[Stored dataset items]
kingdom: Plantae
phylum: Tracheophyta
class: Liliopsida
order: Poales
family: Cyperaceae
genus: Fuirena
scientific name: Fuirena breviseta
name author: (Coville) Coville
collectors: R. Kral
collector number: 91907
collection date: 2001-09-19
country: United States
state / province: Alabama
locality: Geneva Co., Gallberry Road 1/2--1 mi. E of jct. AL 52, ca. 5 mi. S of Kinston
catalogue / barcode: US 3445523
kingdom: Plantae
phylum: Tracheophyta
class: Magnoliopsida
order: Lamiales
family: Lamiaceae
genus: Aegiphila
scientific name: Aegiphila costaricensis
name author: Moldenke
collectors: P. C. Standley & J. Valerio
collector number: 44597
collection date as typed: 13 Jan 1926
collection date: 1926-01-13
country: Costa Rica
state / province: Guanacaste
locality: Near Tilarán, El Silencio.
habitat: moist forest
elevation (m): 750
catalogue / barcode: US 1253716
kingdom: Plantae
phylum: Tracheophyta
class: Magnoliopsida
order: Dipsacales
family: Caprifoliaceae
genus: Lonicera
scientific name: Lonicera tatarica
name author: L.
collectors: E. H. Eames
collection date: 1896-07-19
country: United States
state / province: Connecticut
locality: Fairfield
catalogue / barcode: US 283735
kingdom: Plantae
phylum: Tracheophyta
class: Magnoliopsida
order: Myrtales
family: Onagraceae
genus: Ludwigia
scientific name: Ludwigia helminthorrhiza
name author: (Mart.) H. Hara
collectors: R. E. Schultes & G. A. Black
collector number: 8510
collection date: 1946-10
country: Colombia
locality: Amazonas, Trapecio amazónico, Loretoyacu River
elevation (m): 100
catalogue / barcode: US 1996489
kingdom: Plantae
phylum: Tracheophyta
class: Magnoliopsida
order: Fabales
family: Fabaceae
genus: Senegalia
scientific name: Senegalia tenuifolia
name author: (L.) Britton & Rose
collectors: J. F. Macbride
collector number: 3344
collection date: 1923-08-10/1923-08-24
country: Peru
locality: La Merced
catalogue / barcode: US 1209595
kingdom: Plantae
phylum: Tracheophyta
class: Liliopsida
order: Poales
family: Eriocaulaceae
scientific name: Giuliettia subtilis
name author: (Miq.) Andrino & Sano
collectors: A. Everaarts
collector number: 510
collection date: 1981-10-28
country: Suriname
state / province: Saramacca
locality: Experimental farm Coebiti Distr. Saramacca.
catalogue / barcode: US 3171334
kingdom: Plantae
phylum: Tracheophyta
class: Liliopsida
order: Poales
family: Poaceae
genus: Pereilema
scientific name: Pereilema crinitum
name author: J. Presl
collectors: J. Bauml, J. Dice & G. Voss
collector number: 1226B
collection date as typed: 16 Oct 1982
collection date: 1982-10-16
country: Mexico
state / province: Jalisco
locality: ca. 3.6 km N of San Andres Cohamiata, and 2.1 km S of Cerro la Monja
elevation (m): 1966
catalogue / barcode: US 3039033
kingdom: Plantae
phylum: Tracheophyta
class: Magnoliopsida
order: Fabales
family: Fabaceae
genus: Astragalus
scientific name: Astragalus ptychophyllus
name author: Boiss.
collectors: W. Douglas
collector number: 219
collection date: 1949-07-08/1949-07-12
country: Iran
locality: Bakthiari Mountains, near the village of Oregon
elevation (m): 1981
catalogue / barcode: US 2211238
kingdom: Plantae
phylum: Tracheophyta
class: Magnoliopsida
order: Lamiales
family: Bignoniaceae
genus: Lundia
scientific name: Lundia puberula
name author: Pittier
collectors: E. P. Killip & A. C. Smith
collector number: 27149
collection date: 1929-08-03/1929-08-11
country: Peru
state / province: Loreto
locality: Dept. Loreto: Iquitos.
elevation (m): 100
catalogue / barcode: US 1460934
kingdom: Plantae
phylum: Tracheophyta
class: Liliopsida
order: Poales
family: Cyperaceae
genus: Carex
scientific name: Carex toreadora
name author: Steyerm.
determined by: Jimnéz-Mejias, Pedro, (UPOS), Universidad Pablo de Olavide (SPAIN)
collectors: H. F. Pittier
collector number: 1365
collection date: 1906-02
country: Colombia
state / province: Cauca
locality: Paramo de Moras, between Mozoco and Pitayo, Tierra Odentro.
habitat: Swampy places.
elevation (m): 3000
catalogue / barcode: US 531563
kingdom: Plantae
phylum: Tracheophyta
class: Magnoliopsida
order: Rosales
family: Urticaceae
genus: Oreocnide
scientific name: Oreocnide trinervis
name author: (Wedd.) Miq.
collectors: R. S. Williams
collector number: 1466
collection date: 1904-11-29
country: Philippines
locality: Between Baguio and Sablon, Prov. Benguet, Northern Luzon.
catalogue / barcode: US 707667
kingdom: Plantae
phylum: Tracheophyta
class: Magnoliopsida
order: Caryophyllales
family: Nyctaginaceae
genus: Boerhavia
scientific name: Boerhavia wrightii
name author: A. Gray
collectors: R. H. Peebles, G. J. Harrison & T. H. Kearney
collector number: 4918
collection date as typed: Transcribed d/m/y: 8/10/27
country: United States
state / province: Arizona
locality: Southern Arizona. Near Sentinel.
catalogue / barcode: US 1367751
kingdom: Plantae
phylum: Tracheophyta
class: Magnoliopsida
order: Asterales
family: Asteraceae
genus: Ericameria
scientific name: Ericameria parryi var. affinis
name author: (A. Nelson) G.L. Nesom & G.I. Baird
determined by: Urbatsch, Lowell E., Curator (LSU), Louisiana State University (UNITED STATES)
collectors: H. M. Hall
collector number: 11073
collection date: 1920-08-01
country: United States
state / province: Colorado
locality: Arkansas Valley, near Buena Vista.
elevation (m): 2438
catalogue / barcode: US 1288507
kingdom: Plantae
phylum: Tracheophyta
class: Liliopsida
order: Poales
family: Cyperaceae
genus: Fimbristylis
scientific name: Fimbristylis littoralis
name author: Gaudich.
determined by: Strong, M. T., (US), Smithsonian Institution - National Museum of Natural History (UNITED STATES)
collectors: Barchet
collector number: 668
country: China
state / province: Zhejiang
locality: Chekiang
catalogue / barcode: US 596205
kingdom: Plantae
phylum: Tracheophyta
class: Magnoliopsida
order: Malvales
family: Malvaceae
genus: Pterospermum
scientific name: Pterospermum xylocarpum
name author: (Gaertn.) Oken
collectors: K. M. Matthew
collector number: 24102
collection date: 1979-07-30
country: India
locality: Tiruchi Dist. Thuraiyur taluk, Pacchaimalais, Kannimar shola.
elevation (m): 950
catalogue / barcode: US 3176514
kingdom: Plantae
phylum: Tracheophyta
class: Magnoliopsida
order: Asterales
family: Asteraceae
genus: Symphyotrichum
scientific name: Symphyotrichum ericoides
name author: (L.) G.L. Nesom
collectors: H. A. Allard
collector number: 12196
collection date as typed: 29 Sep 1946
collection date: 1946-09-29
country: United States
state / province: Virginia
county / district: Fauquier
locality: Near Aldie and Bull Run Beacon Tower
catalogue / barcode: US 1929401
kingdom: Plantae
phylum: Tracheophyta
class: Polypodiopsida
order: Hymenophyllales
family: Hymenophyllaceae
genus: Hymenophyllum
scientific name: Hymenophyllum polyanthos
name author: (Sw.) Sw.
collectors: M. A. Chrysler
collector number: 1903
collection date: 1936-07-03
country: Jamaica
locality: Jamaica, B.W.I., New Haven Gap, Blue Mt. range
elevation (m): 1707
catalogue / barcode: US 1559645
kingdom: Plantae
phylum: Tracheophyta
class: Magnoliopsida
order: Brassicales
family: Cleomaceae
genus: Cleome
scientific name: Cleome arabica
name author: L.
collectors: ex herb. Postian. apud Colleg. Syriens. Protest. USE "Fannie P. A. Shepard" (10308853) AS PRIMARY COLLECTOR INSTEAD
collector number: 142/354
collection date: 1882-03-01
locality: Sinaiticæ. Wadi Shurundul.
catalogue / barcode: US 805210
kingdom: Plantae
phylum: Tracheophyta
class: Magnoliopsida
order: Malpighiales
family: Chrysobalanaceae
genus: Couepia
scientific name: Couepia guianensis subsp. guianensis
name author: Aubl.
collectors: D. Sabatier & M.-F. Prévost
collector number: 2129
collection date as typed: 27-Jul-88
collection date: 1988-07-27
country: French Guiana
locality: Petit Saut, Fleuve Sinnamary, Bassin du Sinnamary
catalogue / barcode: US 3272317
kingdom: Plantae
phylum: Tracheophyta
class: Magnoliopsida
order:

TASK BRIEF »
Extract the lines from the start of the material through the line containing "state / province: Alabama", inclusive, and reproduce them without any change.

FINAL RESULT »
kingdom: Plantae
phylum: Tracheophyta
class: Liliopsida
order: Poales
family: Cyperaceae
genus: Fuirena
scientific name: Fuirena breviseta
name author: (Coville) Coville
collectors: R. Kral
collector number: 91907
collection date: 2001-09-19
country: United States
state / province: Alabama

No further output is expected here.